All conclusions are well-supported and reasonably interpreted. There are no major new findings that were not expected from standard models of somatosensory pathways or from prior work in the whisker system.
Strengths:
This is a well-conducted and analyzed study in which the findings are clearly presented. This will provide important baseline knowledge from which studies of more complex sensorimotor processing can build.
Weaknesses:
A few minor issues should be addressed to improve clarity of presentation and interpretation:
(1) It is critical for interpretation that the stimulus does not evoke a motor response, which could induce reafference-based activity that could drive, or mask, some of the triphasic response. Figure S1 shows that no motor response is evoked for one example session, but this would be stronger if results were analyzed over several mice.
As noted above, we have performed additional experiments to address this point.
(2) The recordings combine single and multi-units, which is fine for measures of response modulation, but not for absolute evoked firing rate, which is only interpretable for single units. For example, evoked firing rate in S1 could be higher than M1, if spike sorting were more difficult in S1, resulting in a higher fraction of multi-units relative to M1. Because of this, if reporting of absolute firing rates is an essential component of the paper, Figs 3D and 4E should be recalculated just for single units.
Thank you for noting this. Although the absolute firing rates are not essential for the main findings or conclusions (which as noted focus on response modulations and relative differences) we agree that analyzing the single-unit response amplitudes is useful. Therefore, changes in the manuscript now include: revised Figure 3, and associated text edits in the Methods (page 12, lines 543-545), Results (page 3, lines 115-119), and Discussion (page 7, lines 305-311) sections.
(3) In Figure 5B, the average light-evoked firing rate of PV neurons seems to come up before time 0, unlike the single-trial rasters above it. Presumably, this reflects binning for firing rate calculation. This should be corrected to avoid confusion.
Yes, this reflects the binning. We agree that this is potentially confusing and have removed these average plots below the raster plots, as the rasters alone suffice to demonstrate the result (i.e., that PV units are strongly activated and thus tagged by optogenetic stimulation). Changes are now reflected in revised Figure 6.
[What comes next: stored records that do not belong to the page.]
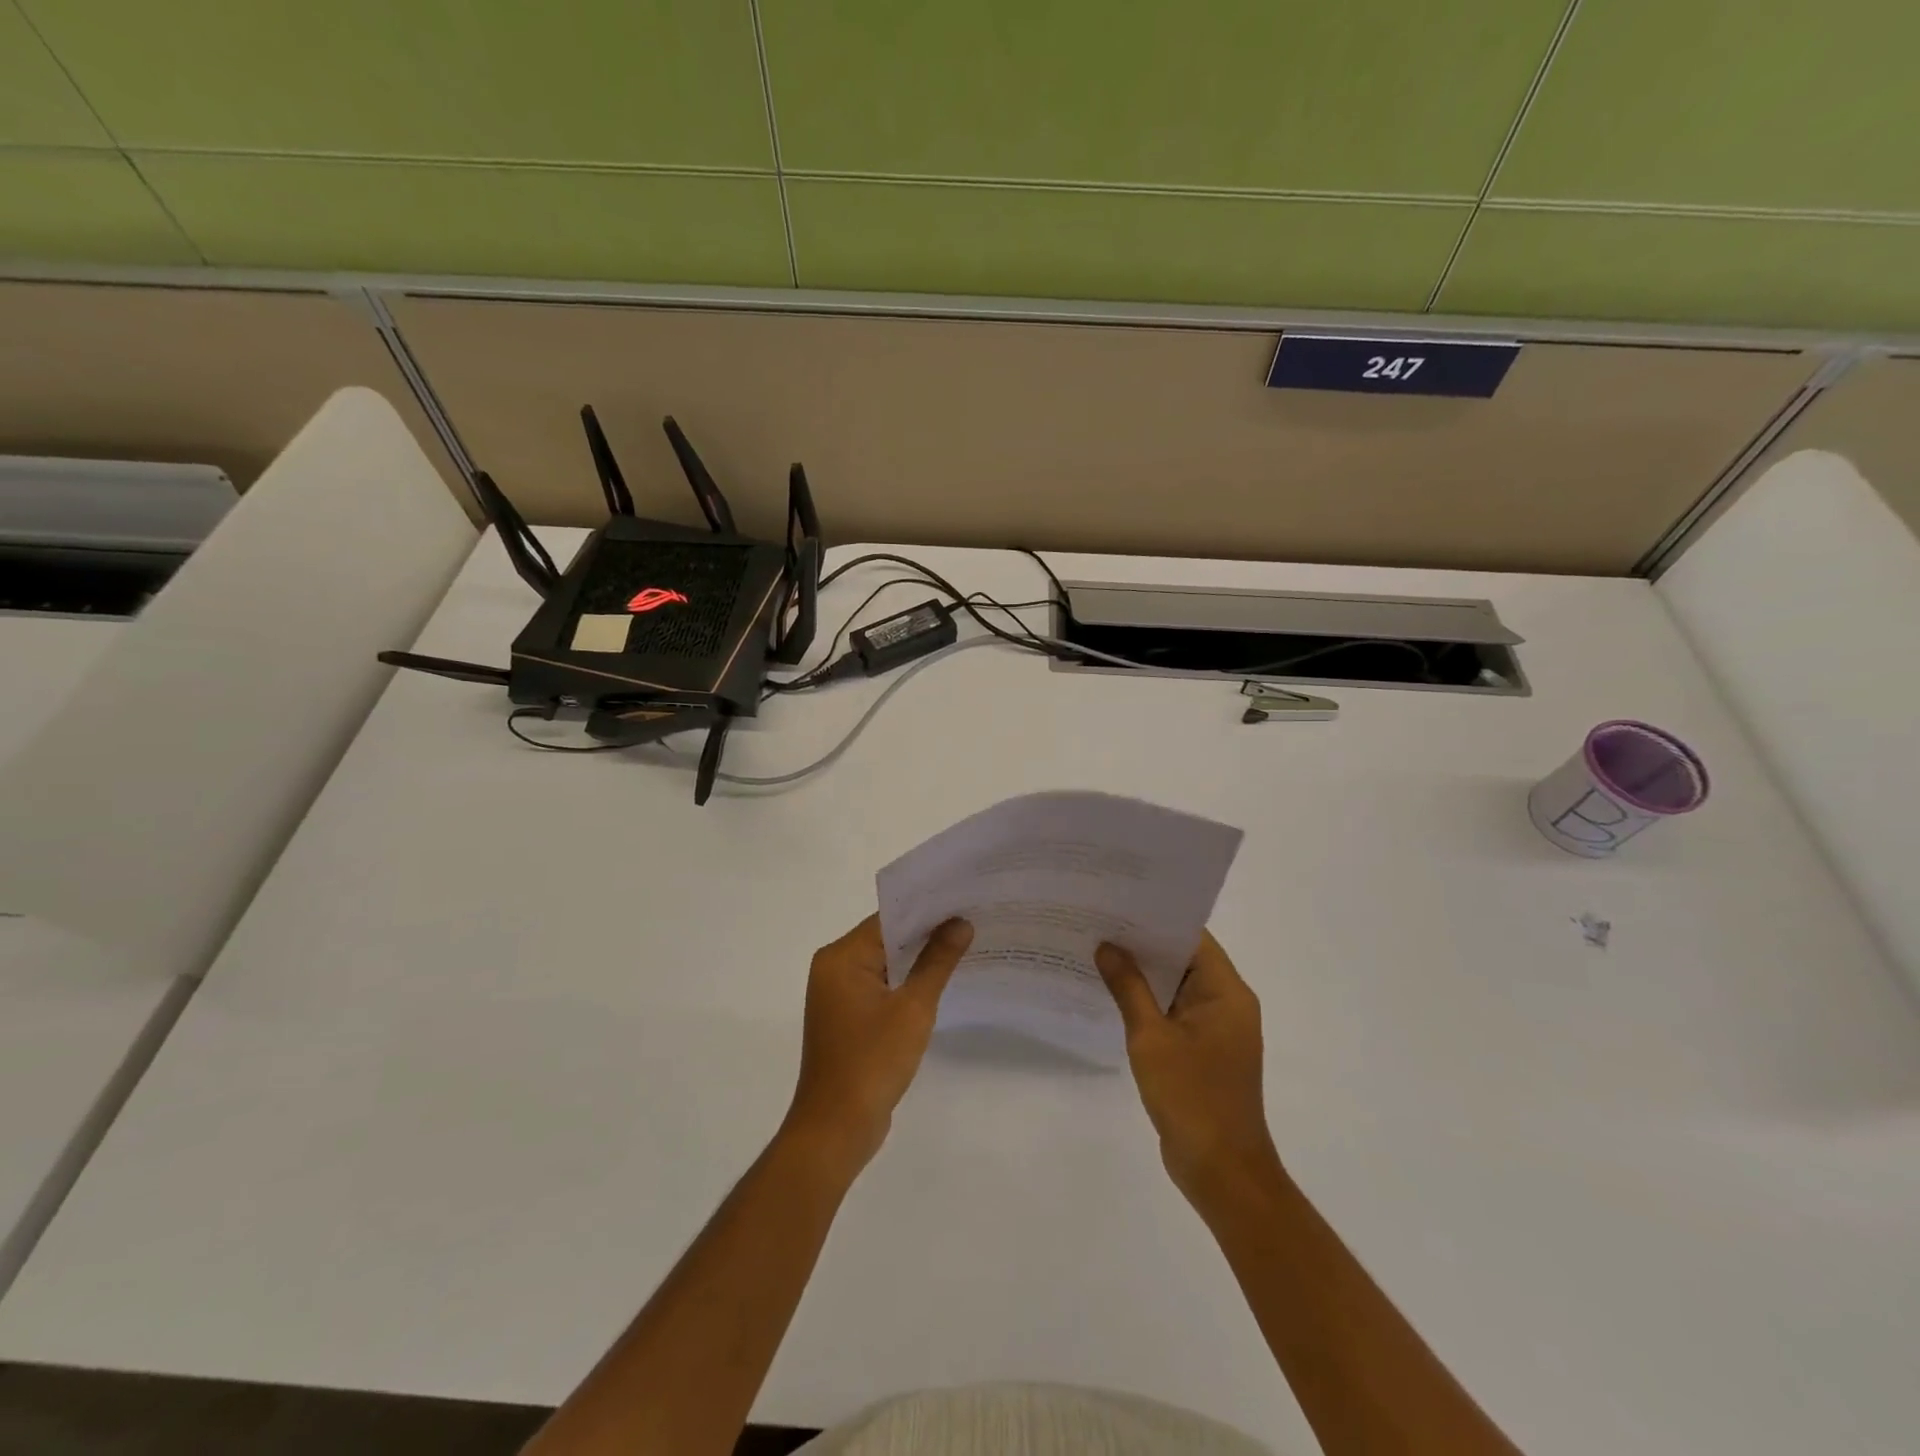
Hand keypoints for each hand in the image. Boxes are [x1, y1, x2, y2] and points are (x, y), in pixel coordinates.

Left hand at [785, 914, 972, 1173]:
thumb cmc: (872, 1062)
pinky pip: (881, 986)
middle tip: (972, 919)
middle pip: (886, 938)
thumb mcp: (913, 1008)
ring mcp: (838, 994)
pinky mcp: (847, 1016)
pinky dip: (906, 982)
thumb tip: (960, 923)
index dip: (926, 910)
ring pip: (885, 963)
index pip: (888, 919)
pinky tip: (940, 981)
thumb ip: (937, 961)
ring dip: (918, 958)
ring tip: (965, 944)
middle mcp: (834, 968)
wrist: (836, 1129)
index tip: (963, 901)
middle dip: (927, 932)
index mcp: (841, 957)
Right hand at [1096, 932, 1280, 1209]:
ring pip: (1177, 986)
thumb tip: (1107, 946)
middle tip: (1099, 923)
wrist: (1222, 1171)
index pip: (1192, 938)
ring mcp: (1216, 1029)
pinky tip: (1113, 995)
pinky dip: (1148, 1002)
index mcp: (1226, 992)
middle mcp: (1227, 1003)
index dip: (1156, 919)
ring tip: (1098, 951)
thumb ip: (1128, 988)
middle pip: (1184, 959)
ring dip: (1143, 974)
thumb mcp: (1152, 1038)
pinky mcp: (1203, 1051)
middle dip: (1143, 944)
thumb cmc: (1192, 1098)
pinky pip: (1174, 1012)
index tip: (1119, 904)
(4) In Figure 6A bottom, please clarify what legends "W. suppression" and "W. rebound" mean.
In the figure plot legends, the “W.” has been removed. Changes are now reflected in revised Figure 7 and Figure 7 – figure supplement 1.
Recommendations for the authors:
Reviewer #1 (Recommendations for the authors):
(1) Did you filter the neural signals during acquisition? If so, please include these details in the results.
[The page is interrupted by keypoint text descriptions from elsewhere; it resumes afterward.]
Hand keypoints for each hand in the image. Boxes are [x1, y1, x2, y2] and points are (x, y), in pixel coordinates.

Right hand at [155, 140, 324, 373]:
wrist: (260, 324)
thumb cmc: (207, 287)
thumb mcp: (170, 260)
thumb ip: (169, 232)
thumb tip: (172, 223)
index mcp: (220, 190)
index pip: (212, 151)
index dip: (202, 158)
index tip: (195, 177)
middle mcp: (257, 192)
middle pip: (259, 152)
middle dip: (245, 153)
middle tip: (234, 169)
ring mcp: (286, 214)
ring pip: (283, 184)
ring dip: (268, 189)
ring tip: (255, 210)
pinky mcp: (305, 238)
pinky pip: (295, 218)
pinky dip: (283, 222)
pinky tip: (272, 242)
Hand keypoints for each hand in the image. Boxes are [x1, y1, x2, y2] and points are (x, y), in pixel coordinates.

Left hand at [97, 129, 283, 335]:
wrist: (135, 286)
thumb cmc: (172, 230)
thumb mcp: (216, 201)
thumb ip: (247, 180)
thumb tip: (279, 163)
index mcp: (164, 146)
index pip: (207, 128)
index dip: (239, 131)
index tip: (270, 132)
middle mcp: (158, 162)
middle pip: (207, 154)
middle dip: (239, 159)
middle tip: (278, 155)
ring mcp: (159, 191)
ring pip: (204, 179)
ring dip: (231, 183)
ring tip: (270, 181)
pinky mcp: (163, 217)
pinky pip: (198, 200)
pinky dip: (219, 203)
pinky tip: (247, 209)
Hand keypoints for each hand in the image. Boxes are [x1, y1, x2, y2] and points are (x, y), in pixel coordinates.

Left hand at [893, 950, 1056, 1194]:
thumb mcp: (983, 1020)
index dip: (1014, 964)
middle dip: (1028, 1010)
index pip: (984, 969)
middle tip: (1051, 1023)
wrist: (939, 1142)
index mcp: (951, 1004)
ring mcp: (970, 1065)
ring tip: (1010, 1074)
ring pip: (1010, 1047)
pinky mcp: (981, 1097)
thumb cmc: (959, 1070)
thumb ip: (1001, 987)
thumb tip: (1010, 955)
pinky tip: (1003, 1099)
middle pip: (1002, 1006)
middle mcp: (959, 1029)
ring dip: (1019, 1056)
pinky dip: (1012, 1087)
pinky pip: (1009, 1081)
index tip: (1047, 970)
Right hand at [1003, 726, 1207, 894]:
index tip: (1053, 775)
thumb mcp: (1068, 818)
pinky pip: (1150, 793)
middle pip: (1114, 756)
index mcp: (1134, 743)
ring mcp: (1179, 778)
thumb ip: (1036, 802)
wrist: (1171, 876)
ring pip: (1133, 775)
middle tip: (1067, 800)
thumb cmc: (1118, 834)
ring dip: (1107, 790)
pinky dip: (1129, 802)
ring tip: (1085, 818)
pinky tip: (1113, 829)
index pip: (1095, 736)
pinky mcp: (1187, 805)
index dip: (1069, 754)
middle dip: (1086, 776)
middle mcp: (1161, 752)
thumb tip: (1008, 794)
Signals were bandpass-filtered (2.5 Hz to 7.6 KHz) at the hardware level at acquisition (with no additional software filtering applied), as now clarified in the Methods Electrophysiological recordings section as requested (page 12, lines: 525-526).
Reviewer #2 (Recommendations for the authors):
(1) Some studies have found evidence for excitatory projection neurons expressing PV and in particular some excitatory pyramidal cells can be labelled in PV-Cre mice. The authors might want to check if this is the case in their study, and if so, whether that might impact any conclusions.
Please see above for our response to this issue.
(2) I think the analysis shown in Figure S1 apparently reporting the absence of movements evoked by the forepaw stimulation could be strengthened. It is unclear what is shown in the various panels. I would imagine that an average of many stimulus repetitions would be needed to indicate whether there is an evoked movement or not. This could also be state-dependent and perhaps more likely to happen early in a recording session. Videography could also be helpful.
Please see above for our response to this issue.
(3) Some similar aspects of the evoked responses, including triphasic dynamics, have been reported in whisker S1 and M1, and the authors might want to cite Sreenivasan et al., 2016.
As noted above, we now cite this study.